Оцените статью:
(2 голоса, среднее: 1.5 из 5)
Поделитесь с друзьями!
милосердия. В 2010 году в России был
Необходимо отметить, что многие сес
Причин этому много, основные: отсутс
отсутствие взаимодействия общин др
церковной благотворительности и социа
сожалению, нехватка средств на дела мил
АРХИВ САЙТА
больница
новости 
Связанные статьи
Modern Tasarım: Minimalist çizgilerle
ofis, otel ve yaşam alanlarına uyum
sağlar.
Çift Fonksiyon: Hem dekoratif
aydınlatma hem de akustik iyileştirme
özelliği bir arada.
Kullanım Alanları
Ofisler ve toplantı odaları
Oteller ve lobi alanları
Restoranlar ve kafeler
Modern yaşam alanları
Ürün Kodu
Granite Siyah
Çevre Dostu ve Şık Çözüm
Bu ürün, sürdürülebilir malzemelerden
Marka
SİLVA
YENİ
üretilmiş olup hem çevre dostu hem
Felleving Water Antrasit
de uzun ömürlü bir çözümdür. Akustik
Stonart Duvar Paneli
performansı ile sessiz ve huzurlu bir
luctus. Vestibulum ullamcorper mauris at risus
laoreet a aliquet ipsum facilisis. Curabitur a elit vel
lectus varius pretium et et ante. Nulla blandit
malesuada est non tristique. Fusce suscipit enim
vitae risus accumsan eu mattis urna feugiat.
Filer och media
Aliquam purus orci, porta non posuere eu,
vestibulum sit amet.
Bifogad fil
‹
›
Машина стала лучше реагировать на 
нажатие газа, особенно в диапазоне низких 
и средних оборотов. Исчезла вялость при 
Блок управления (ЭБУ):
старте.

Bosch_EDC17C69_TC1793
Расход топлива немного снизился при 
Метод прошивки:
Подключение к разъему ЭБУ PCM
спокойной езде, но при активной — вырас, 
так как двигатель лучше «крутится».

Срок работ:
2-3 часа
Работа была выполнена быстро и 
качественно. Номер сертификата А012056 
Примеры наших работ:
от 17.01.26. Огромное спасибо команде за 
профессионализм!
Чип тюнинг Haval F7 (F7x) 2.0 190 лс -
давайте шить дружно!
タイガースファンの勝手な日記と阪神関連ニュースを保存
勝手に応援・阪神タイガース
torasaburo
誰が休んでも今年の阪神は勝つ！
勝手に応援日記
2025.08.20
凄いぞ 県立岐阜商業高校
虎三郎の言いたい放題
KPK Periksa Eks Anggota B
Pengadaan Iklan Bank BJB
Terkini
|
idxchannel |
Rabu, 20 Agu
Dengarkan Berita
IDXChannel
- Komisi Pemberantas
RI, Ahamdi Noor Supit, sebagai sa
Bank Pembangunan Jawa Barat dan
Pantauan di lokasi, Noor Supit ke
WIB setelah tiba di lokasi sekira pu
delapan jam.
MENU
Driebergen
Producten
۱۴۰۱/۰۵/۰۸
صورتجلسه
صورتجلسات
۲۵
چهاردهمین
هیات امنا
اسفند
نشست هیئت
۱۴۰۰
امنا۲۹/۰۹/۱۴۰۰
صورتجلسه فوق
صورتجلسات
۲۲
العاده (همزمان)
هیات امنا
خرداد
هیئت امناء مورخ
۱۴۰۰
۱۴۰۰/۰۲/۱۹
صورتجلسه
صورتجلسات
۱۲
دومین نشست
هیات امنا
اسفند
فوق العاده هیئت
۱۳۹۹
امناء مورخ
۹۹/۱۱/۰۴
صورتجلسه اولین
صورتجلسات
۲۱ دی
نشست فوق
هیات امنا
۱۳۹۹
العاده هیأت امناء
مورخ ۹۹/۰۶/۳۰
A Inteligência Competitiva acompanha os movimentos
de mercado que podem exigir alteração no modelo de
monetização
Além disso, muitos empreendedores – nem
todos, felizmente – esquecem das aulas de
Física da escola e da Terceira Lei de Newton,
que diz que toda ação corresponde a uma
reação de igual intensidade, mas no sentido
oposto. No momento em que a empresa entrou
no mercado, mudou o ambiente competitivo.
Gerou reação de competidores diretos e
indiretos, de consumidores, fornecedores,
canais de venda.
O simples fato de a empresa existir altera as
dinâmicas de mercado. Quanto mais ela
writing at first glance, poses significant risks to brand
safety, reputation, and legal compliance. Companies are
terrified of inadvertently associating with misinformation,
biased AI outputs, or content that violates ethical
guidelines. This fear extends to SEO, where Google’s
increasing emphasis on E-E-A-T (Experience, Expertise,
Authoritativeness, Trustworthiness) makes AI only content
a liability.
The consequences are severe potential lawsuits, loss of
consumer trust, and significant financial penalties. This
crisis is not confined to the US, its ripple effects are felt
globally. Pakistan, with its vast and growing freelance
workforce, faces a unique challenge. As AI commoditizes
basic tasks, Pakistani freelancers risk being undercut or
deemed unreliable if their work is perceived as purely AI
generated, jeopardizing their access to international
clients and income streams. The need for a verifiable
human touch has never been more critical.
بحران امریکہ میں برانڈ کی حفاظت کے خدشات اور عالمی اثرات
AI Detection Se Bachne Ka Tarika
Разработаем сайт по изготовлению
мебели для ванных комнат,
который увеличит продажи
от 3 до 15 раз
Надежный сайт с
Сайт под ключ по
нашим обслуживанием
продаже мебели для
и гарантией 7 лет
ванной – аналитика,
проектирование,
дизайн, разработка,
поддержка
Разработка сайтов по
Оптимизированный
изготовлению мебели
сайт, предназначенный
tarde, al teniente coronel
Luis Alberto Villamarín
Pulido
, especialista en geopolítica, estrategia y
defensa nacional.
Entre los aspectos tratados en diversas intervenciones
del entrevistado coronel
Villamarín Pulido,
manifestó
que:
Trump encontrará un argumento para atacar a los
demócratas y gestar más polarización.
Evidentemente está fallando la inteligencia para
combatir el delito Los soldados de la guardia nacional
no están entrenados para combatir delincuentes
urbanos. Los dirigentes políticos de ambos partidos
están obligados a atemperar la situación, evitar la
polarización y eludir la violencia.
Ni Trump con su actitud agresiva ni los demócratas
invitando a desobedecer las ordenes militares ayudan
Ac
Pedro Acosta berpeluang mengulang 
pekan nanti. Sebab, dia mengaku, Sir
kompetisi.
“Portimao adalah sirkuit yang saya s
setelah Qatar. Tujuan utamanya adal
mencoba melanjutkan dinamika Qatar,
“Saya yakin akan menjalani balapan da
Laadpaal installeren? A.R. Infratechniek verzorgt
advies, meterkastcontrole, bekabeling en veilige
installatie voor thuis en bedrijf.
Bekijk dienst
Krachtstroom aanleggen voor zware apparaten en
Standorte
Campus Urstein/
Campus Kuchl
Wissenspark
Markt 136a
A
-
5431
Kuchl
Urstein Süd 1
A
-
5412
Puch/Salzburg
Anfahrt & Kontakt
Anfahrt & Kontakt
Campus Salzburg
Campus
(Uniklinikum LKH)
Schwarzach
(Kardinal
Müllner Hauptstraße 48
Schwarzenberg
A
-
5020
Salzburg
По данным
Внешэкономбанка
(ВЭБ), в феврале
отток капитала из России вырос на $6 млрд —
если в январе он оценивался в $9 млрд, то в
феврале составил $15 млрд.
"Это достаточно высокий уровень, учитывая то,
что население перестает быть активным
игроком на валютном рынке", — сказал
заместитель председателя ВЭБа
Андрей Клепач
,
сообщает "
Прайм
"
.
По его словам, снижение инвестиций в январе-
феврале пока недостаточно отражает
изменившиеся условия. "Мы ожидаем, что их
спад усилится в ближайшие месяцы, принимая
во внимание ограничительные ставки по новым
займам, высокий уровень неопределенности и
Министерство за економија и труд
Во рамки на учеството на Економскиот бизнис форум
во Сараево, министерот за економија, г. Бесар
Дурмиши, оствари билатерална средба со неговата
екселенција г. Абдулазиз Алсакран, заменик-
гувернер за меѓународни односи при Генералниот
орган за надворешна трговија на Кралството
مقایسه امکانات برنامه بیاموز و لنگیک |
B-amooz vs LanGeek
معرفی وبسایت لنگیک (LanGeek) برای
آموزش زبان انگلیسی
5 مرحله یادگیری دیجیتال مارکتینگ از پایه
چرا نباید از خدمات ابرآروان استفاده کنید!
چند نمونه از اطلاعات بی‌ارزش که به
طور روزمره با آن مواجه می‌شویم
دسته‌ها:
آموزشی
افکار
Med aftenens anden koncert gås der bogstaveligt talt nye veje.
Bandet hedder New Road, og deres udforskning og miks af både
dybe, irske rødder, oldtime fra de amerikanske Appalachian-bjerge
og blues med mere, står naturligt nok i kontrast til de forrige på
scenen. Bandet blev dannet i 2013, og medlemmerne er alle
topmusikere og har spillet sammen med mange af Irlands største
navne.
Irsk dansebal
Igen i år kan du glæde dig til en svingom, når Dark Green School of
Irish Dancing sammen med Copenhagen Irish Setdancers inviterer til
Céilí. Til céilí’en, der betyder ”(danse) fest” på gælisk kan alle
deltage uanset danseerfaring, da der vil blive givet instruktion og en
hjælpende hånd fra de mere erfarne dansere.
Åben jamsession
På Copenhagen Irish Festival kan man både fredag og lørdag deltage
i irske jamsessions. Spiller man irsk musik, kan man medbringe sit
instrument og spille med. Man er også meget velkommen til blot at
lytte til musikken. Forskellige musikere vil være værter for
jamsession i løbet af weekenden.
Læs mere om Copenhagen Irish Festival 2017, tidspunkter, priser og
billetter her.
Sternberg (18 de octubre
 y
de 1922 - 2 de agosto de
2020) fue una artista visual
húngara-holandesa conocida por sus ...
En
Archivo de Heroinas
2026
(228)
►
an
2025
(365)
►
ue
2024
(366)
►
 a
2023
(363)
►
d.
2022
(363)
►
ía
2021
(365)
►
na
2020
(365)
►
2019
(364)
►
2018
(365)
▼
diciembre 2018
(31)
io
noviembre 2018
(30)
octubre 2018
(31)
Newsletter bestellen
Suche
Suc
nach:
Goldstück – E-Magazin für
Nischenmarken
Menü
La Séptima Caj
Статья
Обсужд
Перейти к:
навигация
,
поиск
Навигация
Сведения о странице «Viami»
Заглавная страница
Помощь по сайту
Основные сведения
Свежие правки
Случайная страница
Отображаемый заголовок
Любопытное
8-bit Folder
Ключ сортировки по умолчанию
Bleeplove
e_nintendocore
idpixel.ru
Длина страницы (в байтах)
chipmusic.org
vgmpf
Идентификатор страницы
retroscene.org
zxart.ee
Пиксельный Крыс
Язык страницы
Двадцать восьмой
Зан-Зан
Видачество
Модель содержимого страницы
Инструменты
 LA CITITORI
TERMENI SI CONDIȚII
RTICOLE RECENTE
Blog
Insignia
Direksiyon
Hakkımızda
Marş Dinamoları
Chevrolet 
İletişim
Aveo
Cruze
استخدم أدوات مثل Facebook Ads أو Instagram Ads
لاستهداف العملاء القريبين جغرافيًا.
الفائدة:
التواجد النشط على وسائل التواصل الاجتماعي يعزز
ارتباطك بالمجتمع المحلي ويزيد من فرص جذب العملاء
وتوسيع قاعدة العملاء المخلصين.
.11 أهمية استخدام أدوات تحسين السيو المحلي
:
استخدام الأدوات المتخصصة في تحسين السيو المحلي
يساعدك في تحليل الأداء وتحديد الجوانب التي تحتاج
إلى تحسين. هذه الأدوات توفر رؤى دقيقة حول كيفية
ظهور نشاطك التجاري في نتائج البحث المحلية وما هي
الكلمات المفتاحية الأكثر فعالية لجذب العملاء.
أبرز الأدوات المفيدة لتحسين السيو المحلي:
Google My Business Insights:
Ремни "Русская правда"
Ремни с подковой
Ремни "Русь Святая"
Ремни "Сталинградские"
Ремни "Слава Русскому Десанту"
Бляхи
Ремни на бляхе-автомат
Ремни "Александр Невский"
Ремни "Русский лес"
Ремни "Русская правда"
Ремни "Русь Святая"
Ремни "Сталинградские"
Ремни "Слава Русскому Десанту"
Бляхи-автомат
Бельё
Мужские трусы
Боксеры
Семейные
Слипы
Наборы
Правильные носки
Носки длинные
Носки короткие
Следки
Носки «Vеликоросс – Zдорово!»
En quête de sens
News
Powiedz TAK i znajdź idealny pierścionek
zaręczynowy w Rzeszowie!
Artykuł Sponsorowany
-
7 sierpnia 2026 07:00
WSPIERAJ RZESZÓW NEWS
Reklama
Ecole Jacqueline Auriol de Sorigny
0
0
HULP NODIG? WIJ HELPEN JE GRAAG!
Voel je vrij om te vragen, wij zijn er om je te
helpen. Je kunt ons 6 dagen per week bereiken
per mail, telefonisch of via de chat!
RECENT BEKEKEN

══════════════════════════════

● **Task to complete**: Exactly as they appear above, output the lines of the data from the first through the one that contains "церковной благотворительности и социа", and only those lines.

● **Answer box**:
Оцените статью:
(2 голоса, среднее: 1.5 из 5)
Поделитесь с друзьями!
милосердия. В 2010 году в России был
Необходимо отметить, что многие сес
Причин этому много, основные: отсутс
отсутствие взаимодействия общин др
церковной благотворительности и социа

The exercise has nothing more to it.